> Data records:

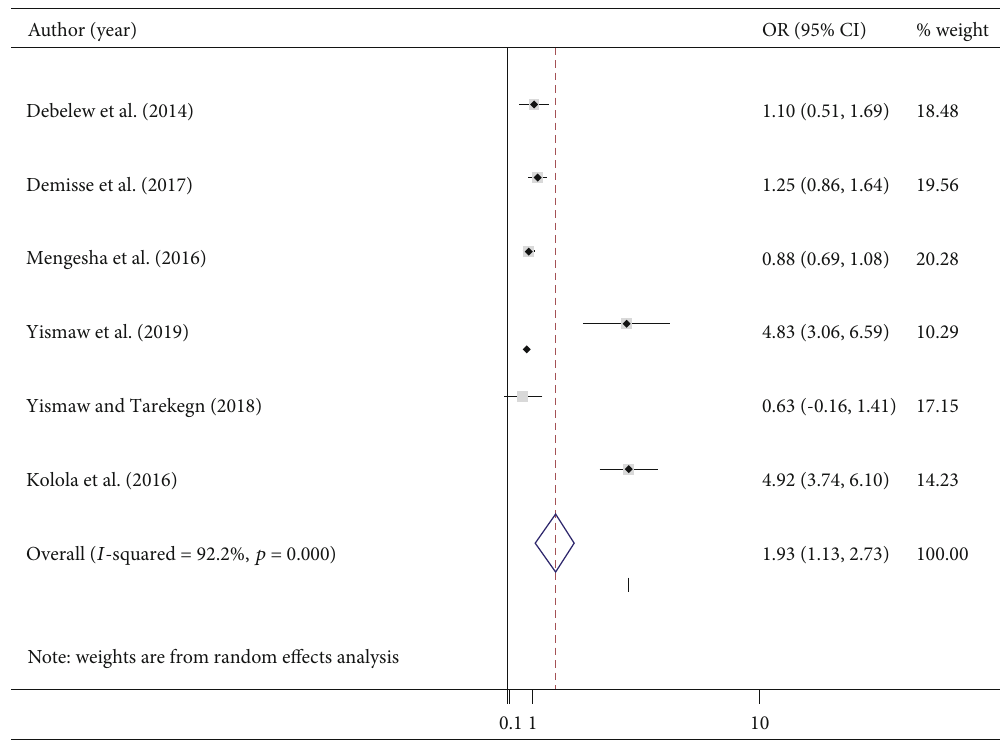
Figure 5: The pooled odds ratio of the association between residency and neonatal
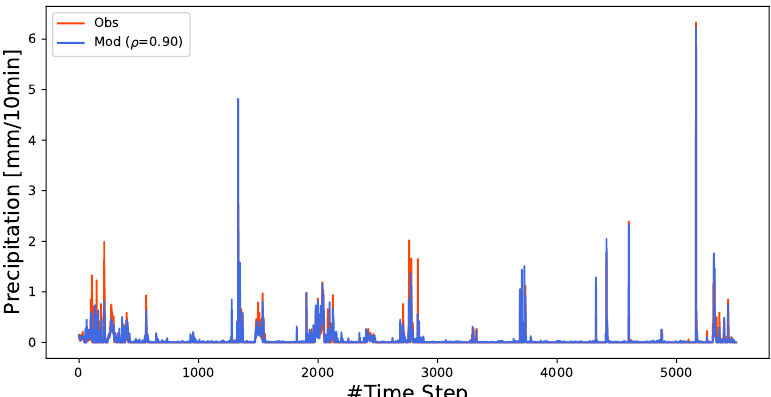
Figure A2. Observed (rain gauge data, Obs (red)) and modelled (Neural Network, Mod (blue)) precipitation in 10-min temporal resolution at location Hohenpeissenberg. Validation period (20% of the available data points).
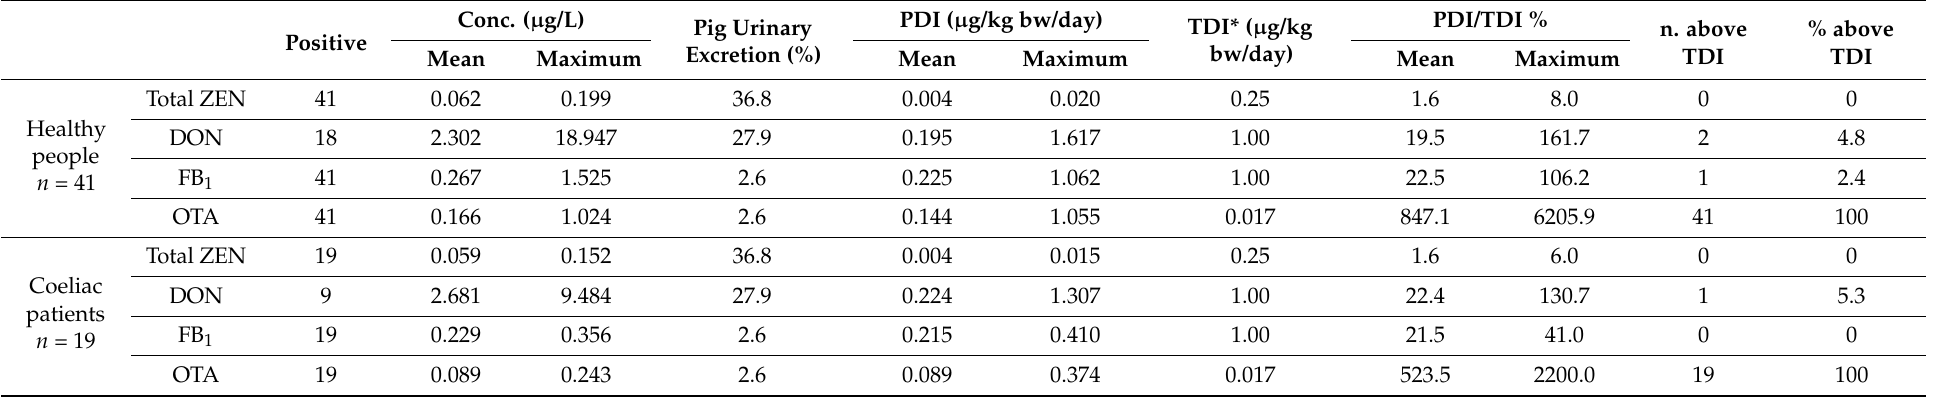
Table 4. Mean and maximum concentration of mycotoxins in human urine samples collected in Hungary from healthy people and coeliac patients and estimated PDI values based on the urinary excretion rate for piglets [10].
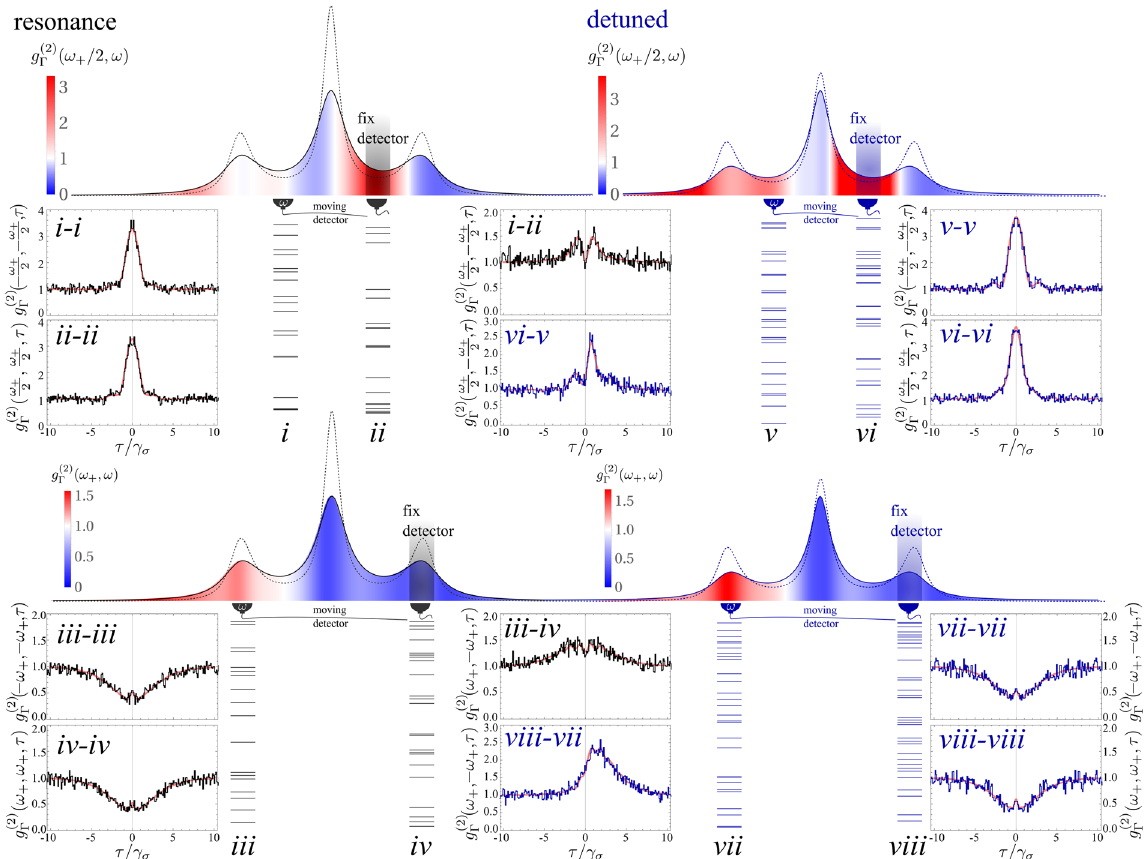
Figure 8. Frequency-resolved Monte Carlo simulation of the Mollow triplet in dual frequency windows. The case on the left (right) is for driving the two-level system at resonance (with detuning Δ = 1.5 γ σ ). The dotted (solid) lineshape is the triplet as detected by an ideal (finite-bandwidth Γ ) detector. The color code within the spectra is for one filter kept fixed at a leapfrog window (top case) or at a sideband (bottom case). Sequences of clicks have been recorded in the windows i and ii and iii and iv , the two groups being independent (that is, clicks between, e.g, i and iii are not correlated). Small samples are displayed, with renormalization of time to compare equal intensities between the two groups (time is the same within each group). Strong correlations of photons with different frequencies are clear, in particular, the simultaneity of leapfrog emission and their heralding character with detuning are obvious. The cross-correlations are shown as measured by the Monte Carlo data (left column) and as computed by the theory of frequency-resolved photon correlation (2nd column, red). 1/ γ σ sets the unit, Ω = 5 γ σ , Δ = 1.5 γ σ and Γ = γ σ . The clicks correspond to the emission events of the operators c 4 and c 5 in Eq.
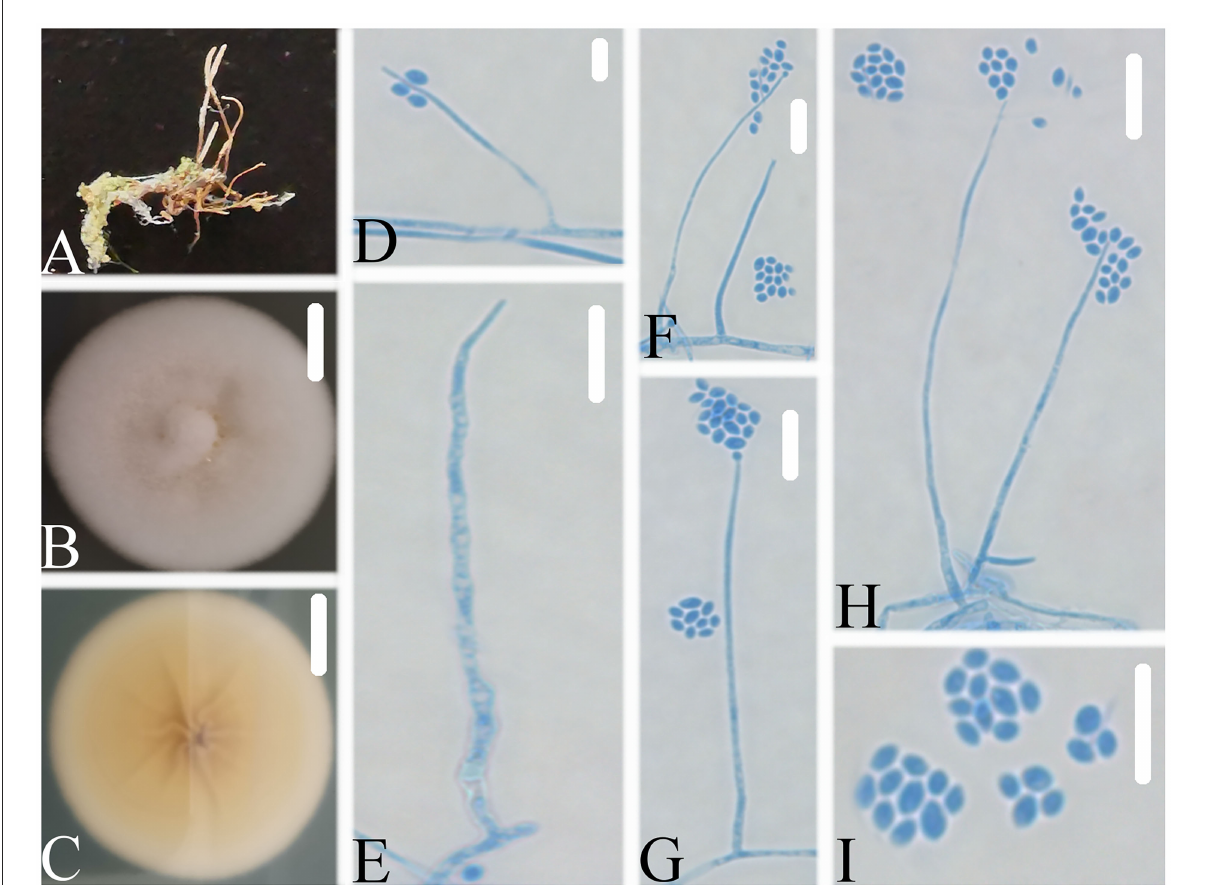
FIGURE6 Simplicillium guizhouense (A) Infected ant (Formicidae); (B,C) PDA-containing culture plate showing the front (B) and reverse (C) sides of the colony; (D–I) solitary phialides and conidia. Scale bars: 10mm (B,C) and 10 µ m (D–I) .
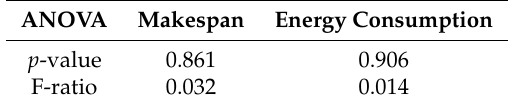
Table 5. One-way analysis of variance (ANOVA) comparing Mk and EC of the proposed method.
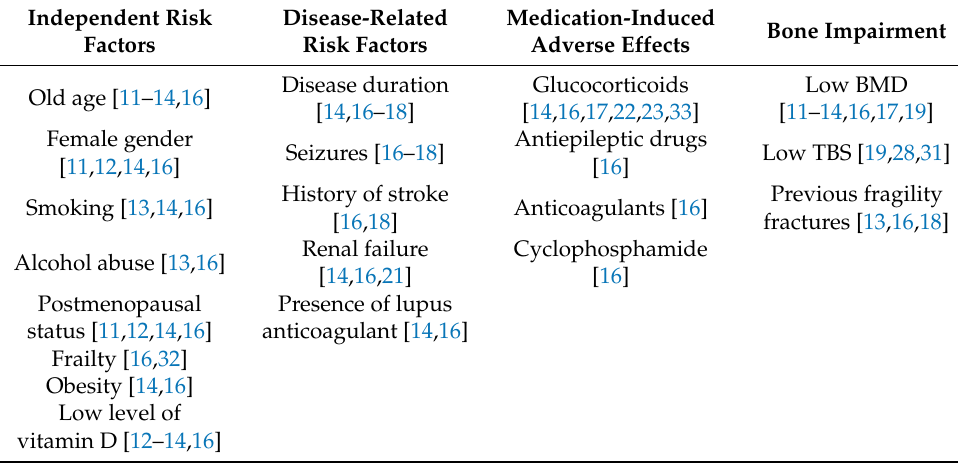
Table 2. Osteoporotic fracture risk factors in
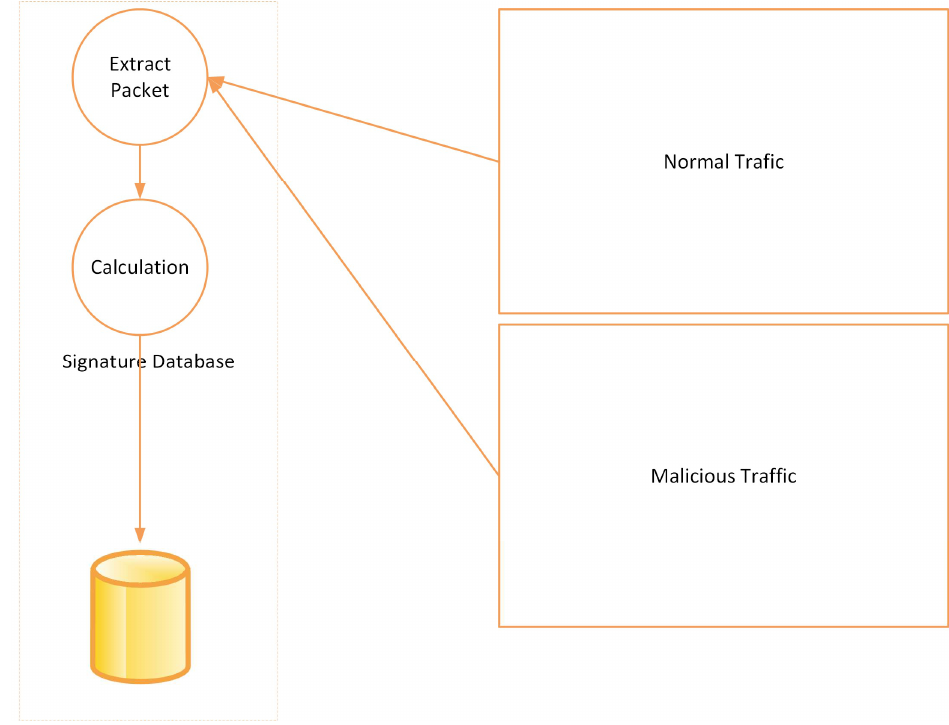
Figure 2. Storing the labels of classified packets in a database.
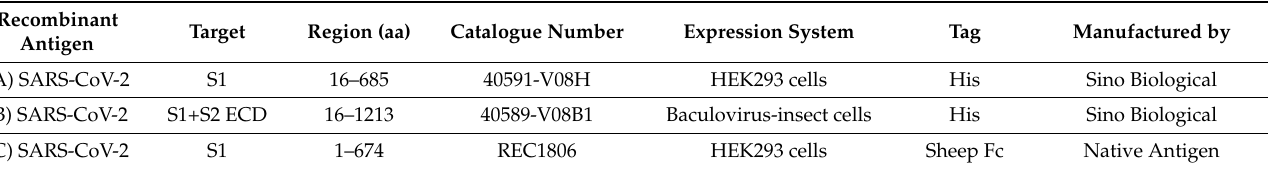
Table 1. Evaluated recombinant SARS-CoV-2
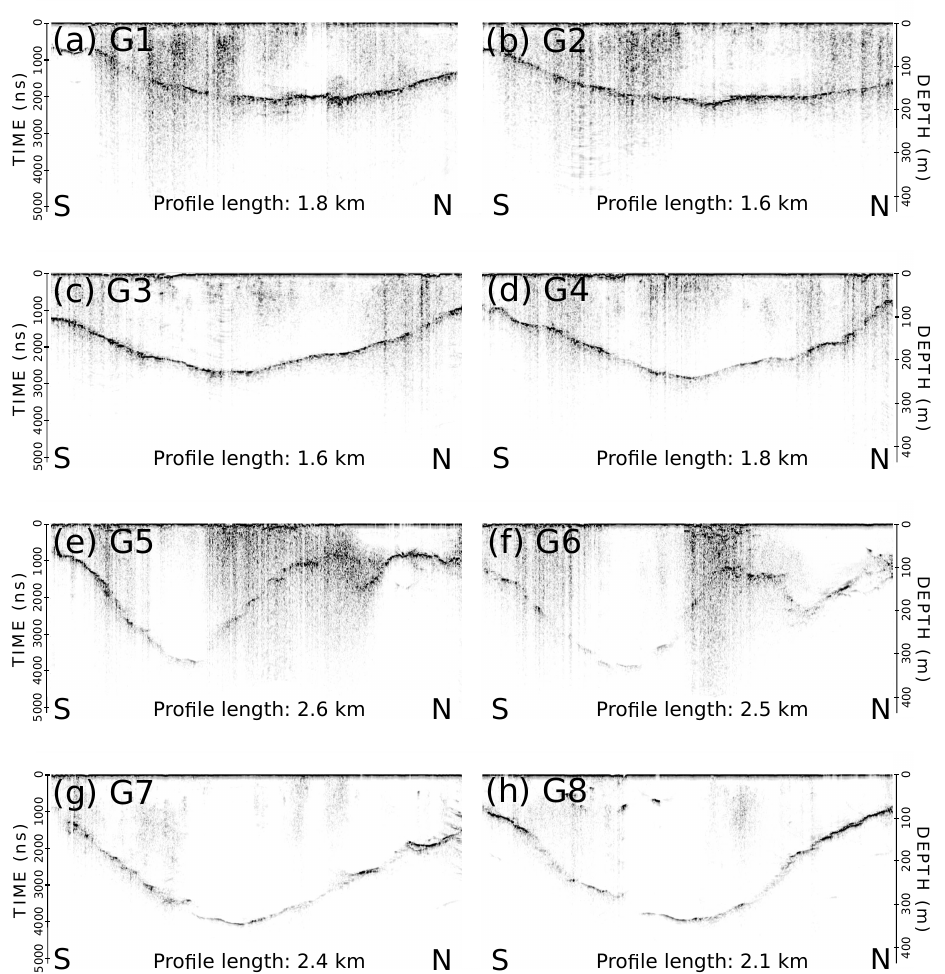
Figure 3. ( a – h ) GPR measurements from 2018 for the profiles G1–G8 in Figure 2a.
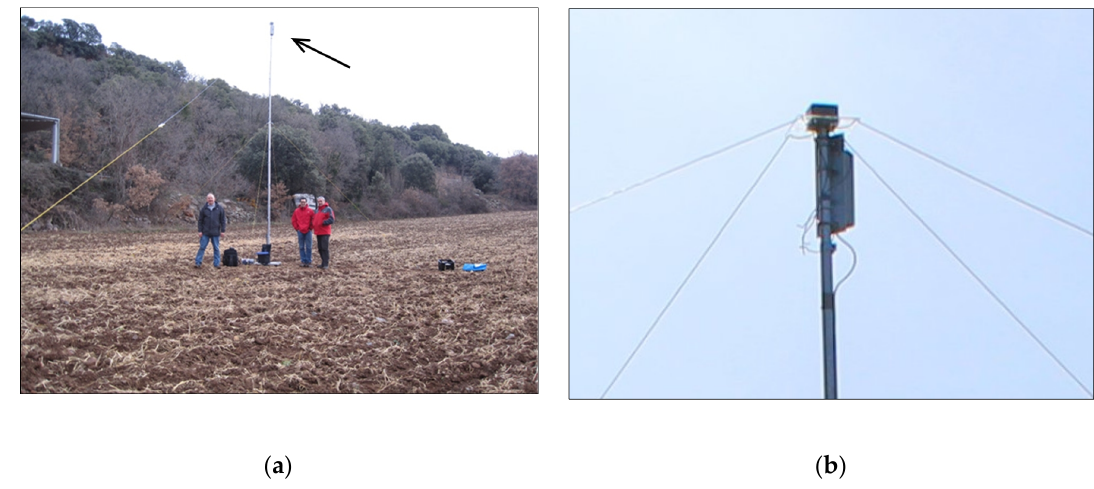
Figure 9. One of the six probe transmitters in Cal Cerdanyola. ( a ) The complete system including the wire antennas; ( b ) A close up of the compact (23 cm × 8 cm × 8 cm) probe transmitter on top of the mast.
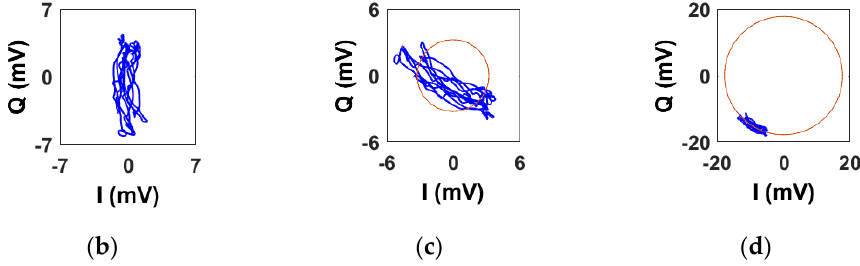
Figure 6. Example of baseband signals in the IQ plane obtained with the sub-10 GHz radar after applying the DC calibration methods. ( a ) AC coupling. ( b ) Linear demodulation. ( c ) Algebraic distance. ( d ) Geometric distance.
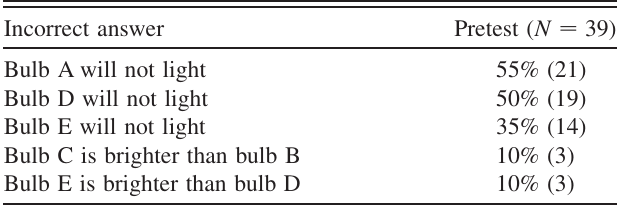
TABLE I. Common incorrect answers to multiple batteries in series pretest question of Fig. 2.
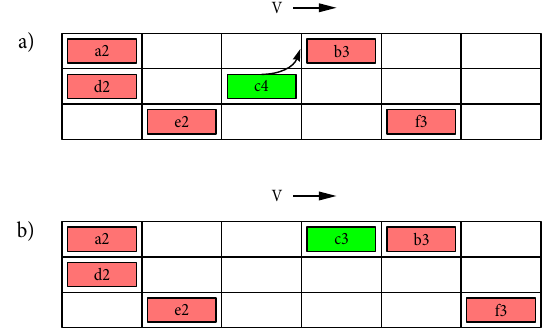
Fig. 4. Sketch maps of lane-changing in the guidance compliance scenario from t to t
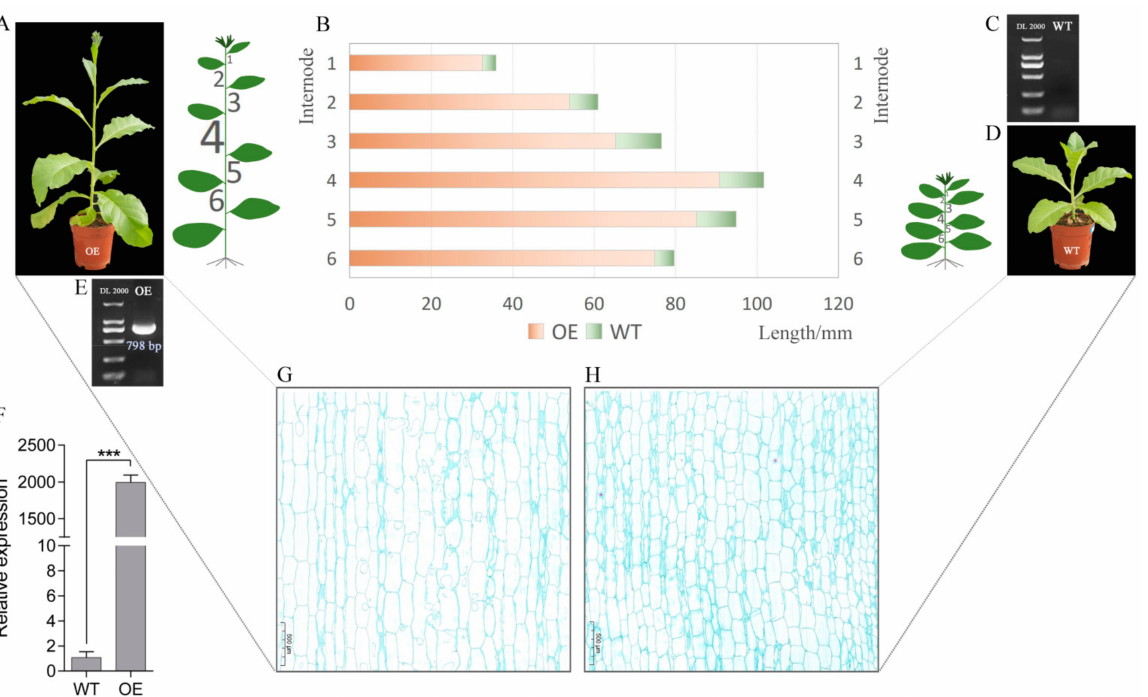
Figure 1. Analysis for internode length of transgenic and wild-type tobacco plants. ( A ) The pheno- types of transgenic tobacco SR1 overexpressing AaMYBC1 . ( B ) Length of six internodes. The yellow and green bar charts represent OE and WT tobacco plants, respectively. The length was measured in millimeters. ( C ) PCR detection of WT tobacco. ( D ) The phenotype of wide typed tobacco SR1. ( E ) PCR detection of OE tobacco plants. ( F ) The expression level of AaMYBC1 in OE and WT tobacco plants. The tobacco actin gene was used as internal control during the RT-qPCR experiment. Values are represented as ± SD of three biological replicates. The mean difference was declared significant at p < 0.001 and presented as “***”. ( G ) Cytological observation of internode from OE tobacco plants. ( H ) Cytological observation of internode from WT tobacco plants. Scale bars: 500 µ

> Exercise instructions:
The lines above that hold "between" are the result; show every one of them.

> Answer to this exercise:
Figure 5: The pooled odds ratio of the association between residency and neonatal
Figure 8. Frequency-resolved Monte Carlo simulation of the Mollow triplet in dual frequency windows. The case on the left (right) is for driving the two-level system at resonance (with detuning Δ = 1.5 γ σ ). The dotted (solid) lineshape is the triplet as detected by an ideal (finite-bandwidth Γ ) detector. The color code within the spectra is for one filter kept fixed at a leapfrog window (top case) or at a sideband (bottom case). Sequences of clicks have been recorded in the windows i and ii and iii and iv , the two groups being independent (that is, clicks between, e.g, i and iii are not correlated). Small samples are displayed, with renormalization of time to compare equal intensities between the two groups (time is the same within each group). Strong correlations of photons with different frequencies are clear, in particular, the simultaneity of leapfrog emission and their heralding character with detuning are obvious. The cross-correlations are shown as measured by the Monte Carlo data (left column) and as computed by the theory of frequency-resolved photon correlation (2nd column, red). 1/ γ σ sets the unit, Ω = 5 γ σ , Δ = 1.5 γ σ and Γ = γ σ . The clicks correspond to the emission events of the operators c 4 and c 5 in Eq.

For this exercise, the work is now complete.